26  “Efendisi ona, ‘Seni kötü ve tembel köle. Ekmediğim yerden biçtiğimi, harman savurmadığım yerden devşirdiğimi biliyordun. 27  Bu nedenle, paramı faize vermeliydin öyle ki geldiğimde onu faiziyle geri alayım. 28  Bu nedenle, elindeki talantı alın ve on talantı olana verin.
29  Çünkü kimde varsa daha çok verilecek bolluk içinde olacak. Ama kimde yoksa, elindeki de alınacak. 30  Şu yararsız köleyi, ağlayış ve diş gıcırtısının olduğu, dışarıya karanlığa atın.’ ”

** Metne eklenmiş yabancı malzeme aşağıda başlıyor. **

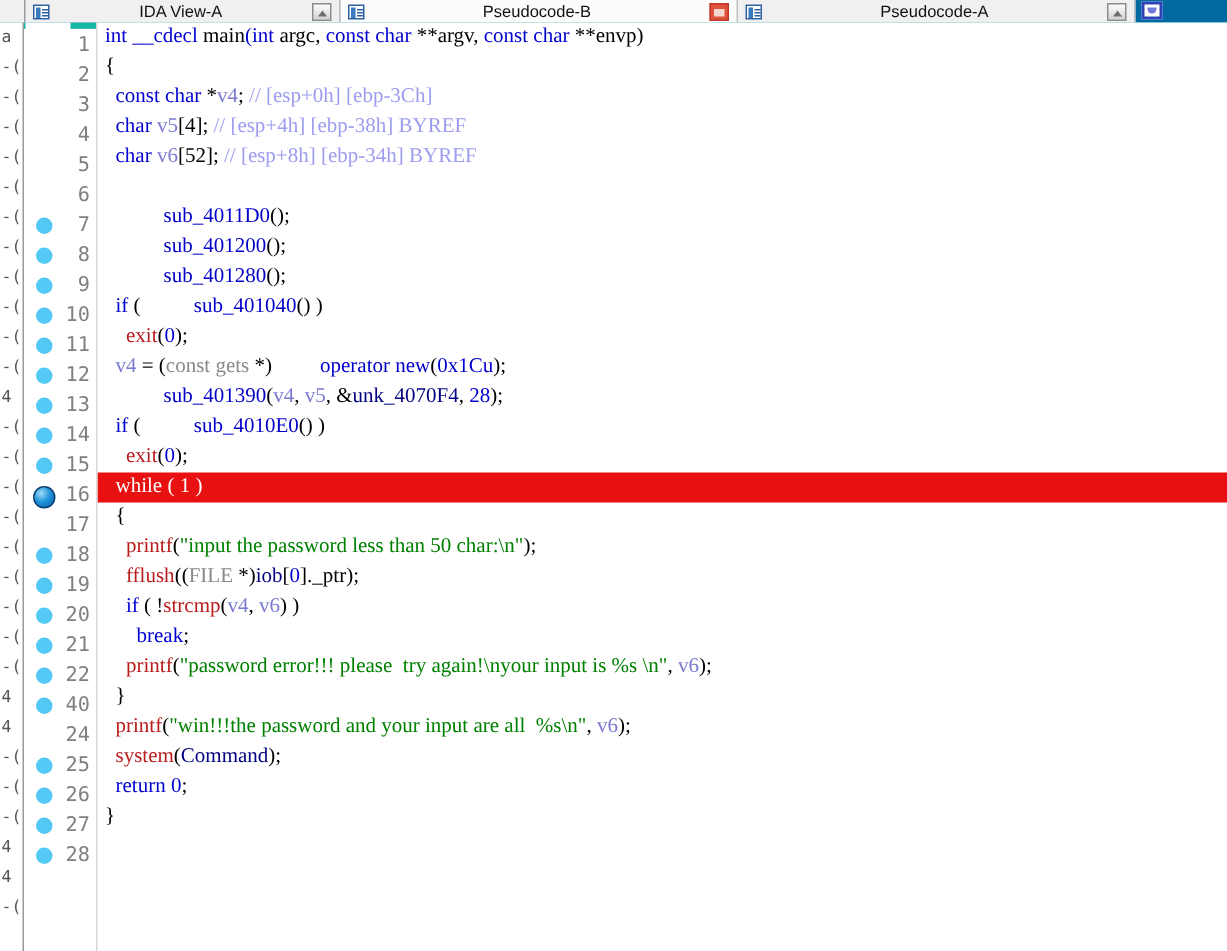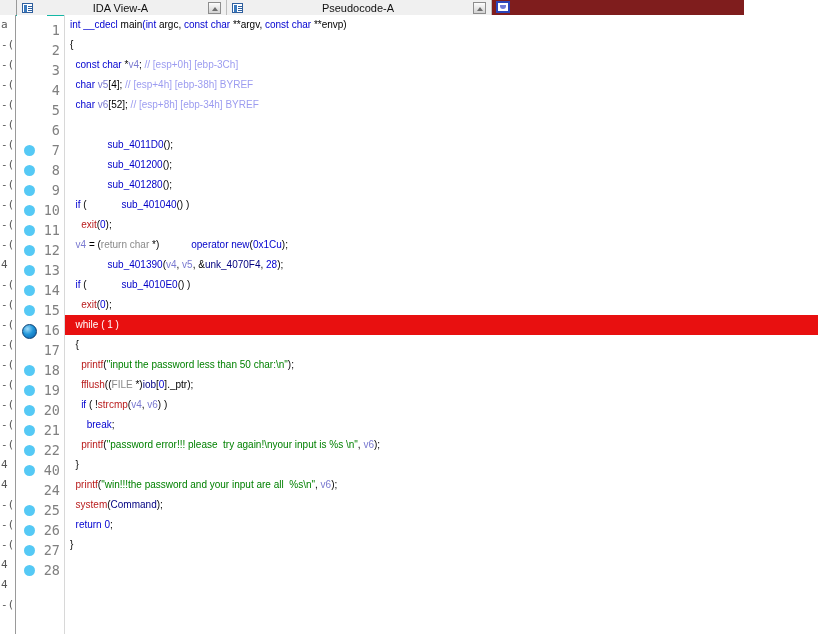--- a/index.html
+++ b/index.html
@@ -20,9 +20,9 @@
   .tabbar {
     position: absolute;
     left: 0; top: 0;
-    width: 744px; height: 15px;
-    background: #7f1d1d;
-    border-bottom: 1px solid #14b8a6;
+    width: 818px; height: 15px;
+    background: #0369a1;
+    border-bottom: 4px solid #14b8a6;
     display: flex;
     align-items: stretch;
     font-family: "Liberation Sans", sans-serif;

31  “İnsanoğlu görkem içinde bütün kutsal melekleriyle birlikte geldiğinde, görkemli tahtına oturacak. 32  Bütün uluslar O’nun önünde toplanacak. O da koyunları keçilerden ayıran bir çoban gibi, onları birbirinden ayıracak. 33  Koyunları sağına, keçileri soluna koyacak. 34  O zaman Kral sağındakilere, ‘Gelin, Babam’ın kutsadıkları, dünyanın temeli atıldığından beri sizin için hazırlanmış olan krallığı miras alın. 35  Çünkü acıkmıştım bana yiyecek verdiniz. Susamıştım bana içecek verdiniz. Yabancıydım beni içeri aldınız. 36  Çıplaktım beni giydirdiniz. Hastaydım benimle ilgilendiniz. Hapisteydim yanıma geldiniz’ diyecek.”
37  “O zaman doğru kişiler, ‘Efendimiz, ne zaman seni aç görüp doyurduk, ya da susuz görüp su içirdik? 38  Ne zaman seni bir yabancı olarak görüp içeri aldık, ya da çıplaktın giydirdik? 39  Seni ne zaman hasta veya zindanda görüp yanına geldik?’ diyecekler.”
40  “Kral onlara şöyle yanıt verecek: ‘Size doğrusunu söyleyeyim, kardeşlerimin en küçüklerinden birisi için yapmış olduğunuzu, benim için yapmış oldunuz.’ 41  O zaman solundakilere şöyle diyecek: ‘Çekilin önümden ey lanetliler! Şeytan ve melekleri için hazırlanmış olan ebedi ateşe gidin. 42  Çünkü acıkmıştım, bana yiyecek vermediniz. Susamıştım bana içecek vermediniz. 43  Yabancıydım, yanınıza almadınız. Çıplaktım, beni giydirmediniz. Hastaydım, hapisteydim, beni ziyaret etmediniz.’ ”
44  “O zaman onlar da, ‘Efendimiz, biz seni ne zaman aç, susuz, yabancı, çıplak, hasta veya zindanda gördük de sana yardım etmedik?’ diye yanıt verecekler.”
45  “Kral da onlara şöyle yanıt verecek: ‘Size doğrusunu söyleyeyim, madem ki kardeşlerimin en küçüklerinden birisi için bunu yapmadınız, benim için de yapmamış oldunuz. 46  Bunlar ebedi azaba, doğrular sonsuz yaşama gidecekler.”